Typical multi-degree-of-freedom apparatuses that include force feedback also include several other disadvantages. Since actuators which supply force feedback tend to be heavier and larger than sensors, they would provide inertial constraints if added to a device. There is also the problem of coupled actuators, where each actuator is coupled to a previous actuator in a chain such that a user who manipulates the object must carry the inertia of all of the subsequent actuators and links except for the first actuator in the chain. These types of interfaces also introduce tactile “noise” to the user through friction and compliance in signal transmission and limit the degree of sensitivity conveyed to the user through the actuators of the device.

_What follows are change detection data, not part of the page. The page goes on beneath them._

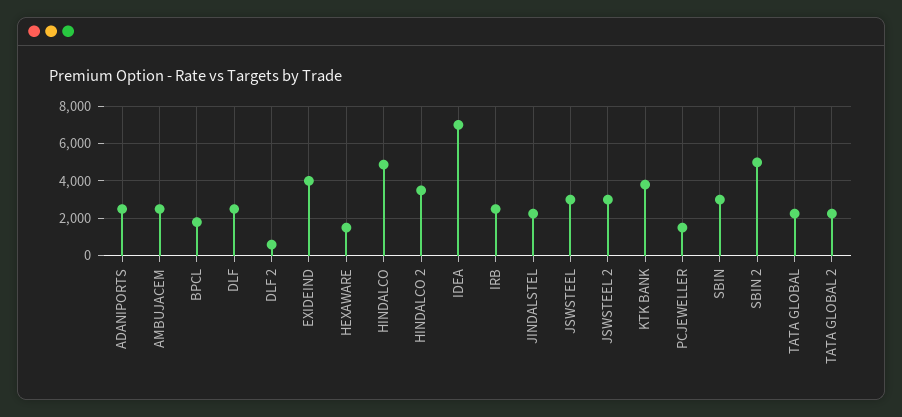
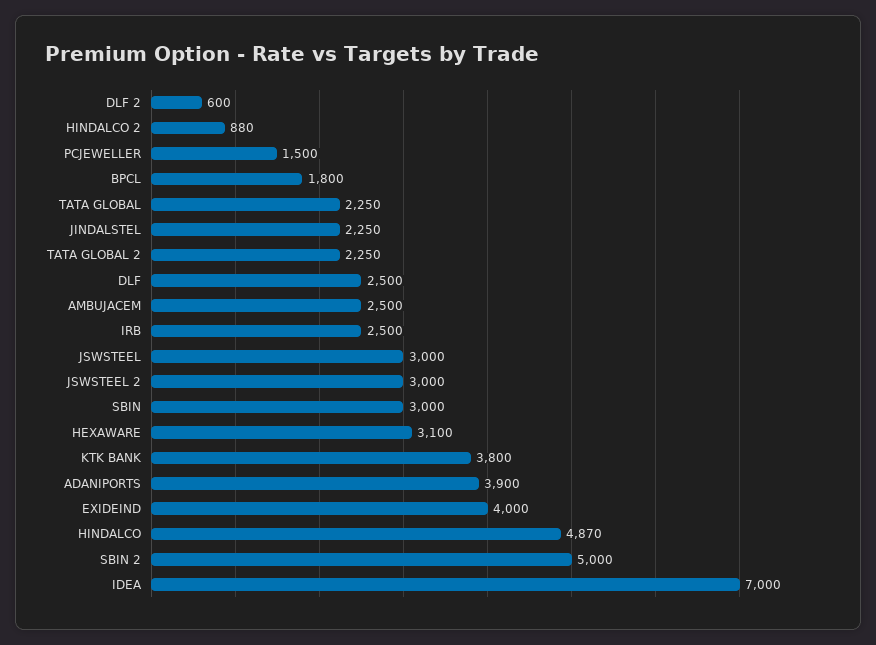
  {
-   "ADANIPORTS": 2500,
+   "ADANIPORTS": 3900,
    "AMBUJACEM": 2500,
    "BPCL": 1800,
    "DLF": 2500,
    "DLF 2": 600,
    "EXIDEIND": 4000,
-   "HEXAWARE": 1500,
+   "HEXAWARE": 3100,
    "HINDALCO": 4870,
-   "HINDALCO 2": 3500,
+   "HINDALCO 2": 880,
    "IDEA": 7000,
    "IRB": 2500,
    "JINDALSTEL": 2250,
    "JSWSTEEL": 3000,
    "JSWSTEEL 2": 3000,
    "KTK BANK": 3800,
    "PCJEWELLER": 1500,
    "SBIN": 3000,
    "SBIN 2": 5000,
    "TATA GLOBAL": 2250,
    "TATA GLOBAL 2": 2250
  }

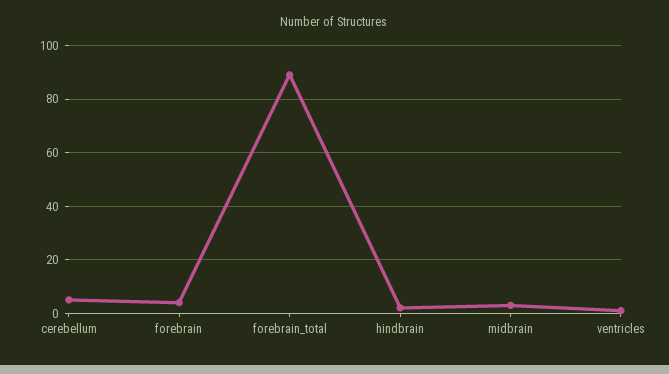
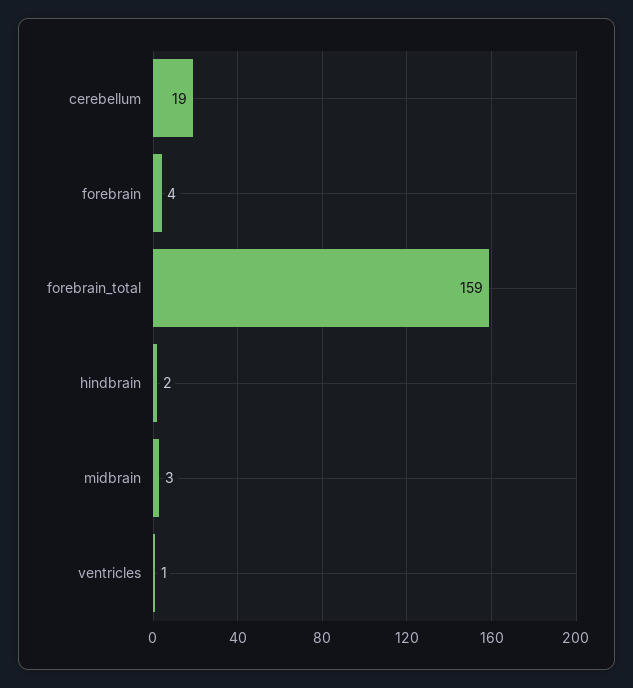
  {
-   "cerebellum": 5,
+   "cerebellum": 19,
    "forebrain": 4,
-   "forebrain_total": 90,
+   "forebrain_total": 159,
    "hindbrain": 2,
    "midbrain": 3,
    "ventricles": 1
  }

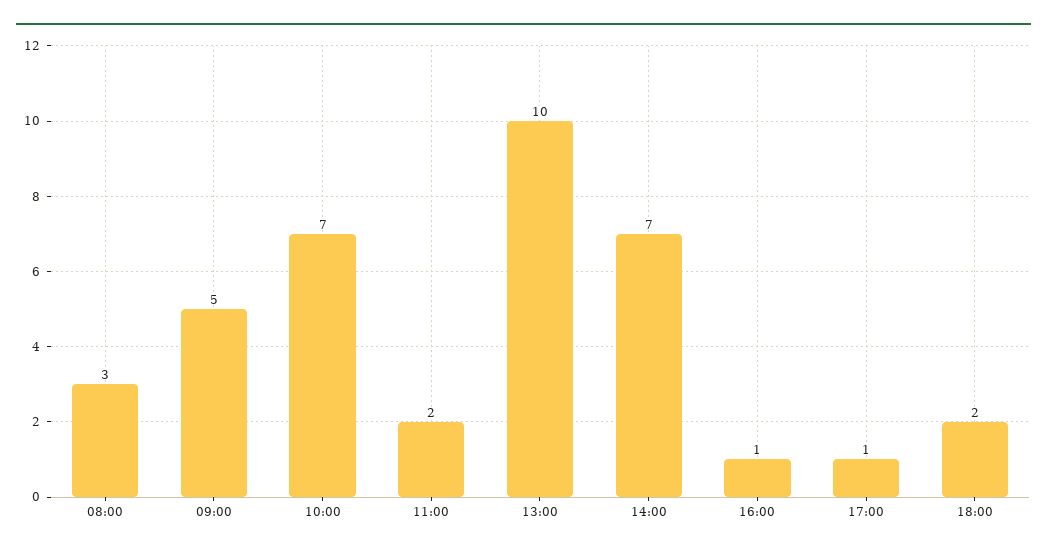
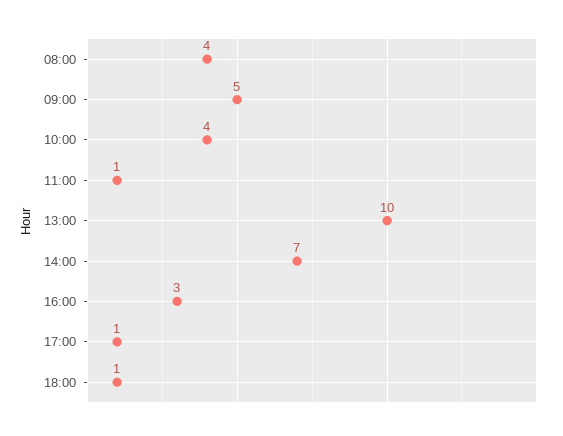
  {
-   "08:00": 3,
+   "08:00": 4,
    "09:00": 5,
-   "10:00": 7,
+   "10:00": 4,
-   "11:00": 2,
+   "11:00": 1,
    "13:00": 10,
    "14:00": 7,
-   "16:00": 1,
+   "16:00": 3,
    "17:00": 1,
-   "18:00": 2
+   "18:00": 1
  }

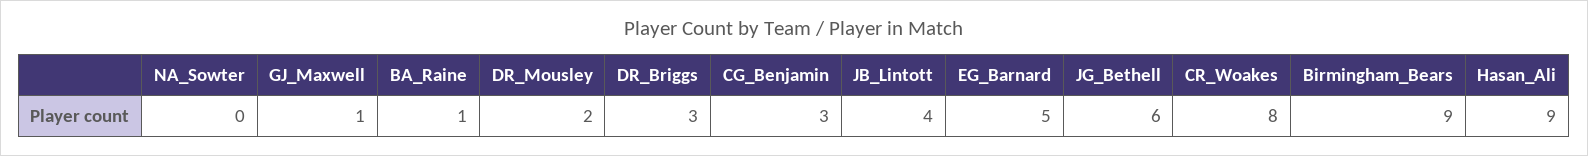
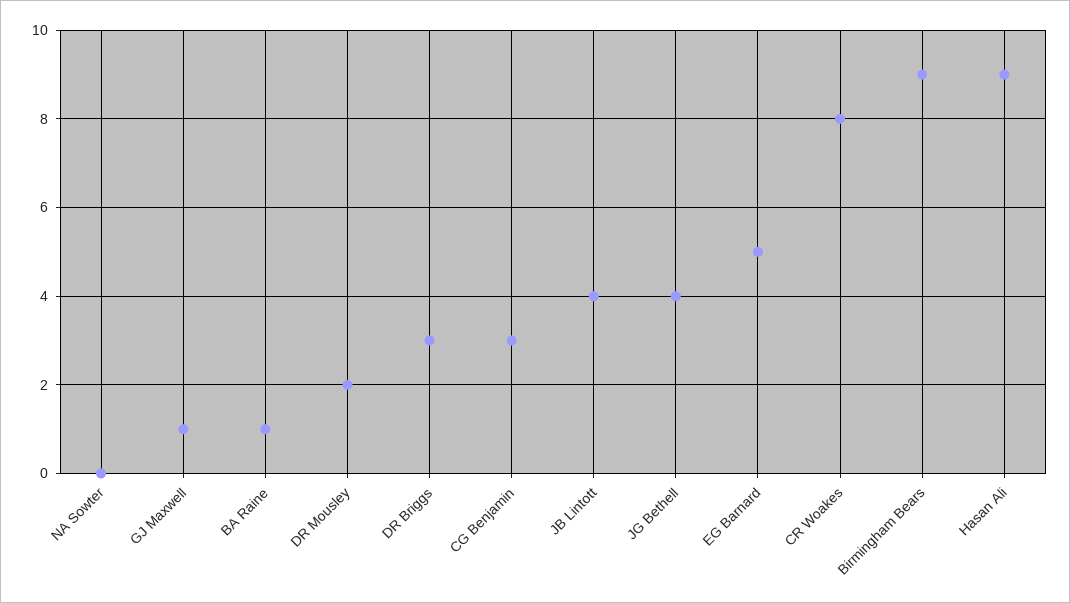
  {
    "NA_Sowter": 0,
    "GJ_Maxwell": 1,
    "BA_Raine": 1,
    "DR_Mousley": 2,
    "DR_Briggs": 3,
    "CG_Benjamin": 3,
    "JB_Lintott": 4,
    "EG_Barnard": 5,
-   "JG_Bethell": 6,
+   "JG_Bethell": 4,
    "CR_Woakes": 8,
    "Birmingham_Bears": 9,
    "Hasan_Ali": 9
  }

In other situations, low-cost and portable mechanical interfaces having force feedback are desirable. Active actuators, such as motors, generate forces on an interface device and the user manipulating the interface device so that the interface device can move independently of the user. While active actuators often provide quite realistic force feedback, they can also be quite bulky and typically require large power supplies to operate. In addition, active actuators typically require high speed control signals to operate effectively and provide stability. In many situations, such high speed control signals and high power drive signals are not available or too costly, especially in the competitive, low-cost market of personal computers. Furthermore, active actuators can sometimes prove unsafe for a user when strong, unexpected forces are generated on a user of the interface who does not expect those forces.